Address correspondence to Marie T. Aouad, Associate Professor, Department of Anesthesiology, American University of Beirut Medical Center, P. O. Box 11 0236, Beirut, Lebanon. Address e-mail to mm01{at}aub.edu.lb.
BACKGROUND: Propofol is well-known for its pain on injection. Premixture with lidocaine or pretreatment with remifentanil reduces injection pain. A multimodal approach might offer additional mitigation of propofol injection pain.
METHODS: In a randomized, prospective, double-blind study of 156 patients, we compared the incidence and severity of propofol pain among three groups. Patients in the lidocaine group (n = 54) received 2% lidocaine premixed with propofol (40 mg lidocaine in 180 mg propofol). Patients in the remifentanil group (n = 50), received pretreatment with remifentanil 2 µg · kg–1 IV over 30 s.
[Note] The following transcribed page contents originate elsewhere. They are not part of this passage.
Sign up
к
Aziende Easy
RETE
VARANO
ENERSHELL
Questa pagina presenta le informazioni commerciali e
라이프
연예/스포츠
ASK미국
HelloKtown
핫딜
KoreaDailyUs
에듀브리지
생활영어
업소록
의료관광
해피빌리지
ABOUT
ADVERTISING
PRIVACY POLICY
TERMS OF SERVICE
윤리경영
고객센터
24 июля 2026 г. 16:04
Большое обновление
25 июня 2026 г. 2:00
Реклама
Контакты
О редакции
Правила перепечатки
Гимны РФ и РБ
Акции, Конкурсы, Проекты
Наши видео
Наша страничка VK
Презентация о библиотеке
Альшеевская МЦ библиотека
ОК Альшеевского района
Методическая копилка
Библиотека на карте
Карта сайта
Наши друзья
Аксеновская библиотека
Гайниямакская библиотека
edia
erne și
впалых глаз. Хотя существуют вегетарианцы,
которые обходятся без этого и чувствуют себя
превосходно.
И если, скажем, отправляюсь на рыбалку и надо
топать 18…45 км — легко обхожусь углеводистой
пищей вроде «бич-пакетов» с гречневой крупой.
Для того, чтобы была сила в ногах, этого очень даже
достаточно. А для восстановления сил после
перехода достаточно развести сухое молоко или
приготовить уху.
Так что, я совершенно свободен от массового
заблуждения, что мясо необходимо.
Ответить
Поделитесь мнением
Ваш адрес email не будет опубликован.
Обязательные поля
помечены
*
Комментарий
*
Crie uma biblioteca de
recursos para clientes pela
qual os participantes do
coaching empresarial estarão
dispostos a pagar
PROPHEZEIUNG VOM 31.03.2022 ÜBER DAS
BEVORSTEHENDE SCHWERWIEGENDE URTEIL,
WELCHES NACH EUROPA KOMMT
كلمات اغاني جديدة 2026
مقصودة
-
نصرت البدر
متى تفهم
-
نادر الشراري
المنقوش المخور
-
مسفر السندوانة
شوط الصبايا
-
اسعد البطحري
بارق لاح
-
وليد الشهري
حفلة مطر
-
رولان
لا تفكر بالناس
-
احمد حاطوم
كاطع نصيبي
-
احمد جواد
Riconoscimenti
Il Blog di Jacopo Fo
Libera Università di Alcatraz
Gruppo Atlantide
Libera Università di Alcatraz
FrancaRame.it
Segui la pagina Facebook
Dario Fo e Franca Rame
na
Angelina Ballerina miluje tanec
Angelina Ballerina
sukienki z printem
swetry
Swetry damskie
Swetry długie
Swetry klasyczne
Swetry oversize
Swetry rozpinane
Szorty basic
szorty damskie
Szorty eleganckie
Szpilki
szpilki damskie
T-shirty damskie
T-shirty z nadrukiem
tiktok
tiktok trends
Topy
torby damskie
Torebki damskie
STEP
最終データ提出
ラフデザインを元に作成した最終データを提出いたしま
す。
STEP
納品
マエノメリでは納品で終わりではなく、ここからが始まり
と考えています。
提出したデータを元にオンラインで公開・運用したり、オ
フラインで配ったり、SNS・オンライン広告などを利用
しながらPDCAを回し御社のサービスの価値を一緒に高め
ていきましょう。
Patients in the combination group (n = 52) received both lidocaine and remifentanil.
RESULTS: A significant decrease in the overall incidence of propofol pain at induction was achieved in the combination group (9.6%) compared with that in the remifentanil group (36%) and the lidocaine group (35%) (P = 0.003). The incidence of severe and moderate pain was also significantly different in the combination group (0%), compared with that in the remifentanil (18%) and lidocaine groups (12.9%) (P < 0.02). Similar, statistically significant differences among the three groups were achieved concerning recalled pain in the postanesthesia care unit.
CONCLUSIONS: The combination of two different analgesic modalities, remifentanil and lidocaine completely abolishes moderate and severe pain associated with propofol injection, and significantly reduces the incidence of mild pain when compared with each drug used alone.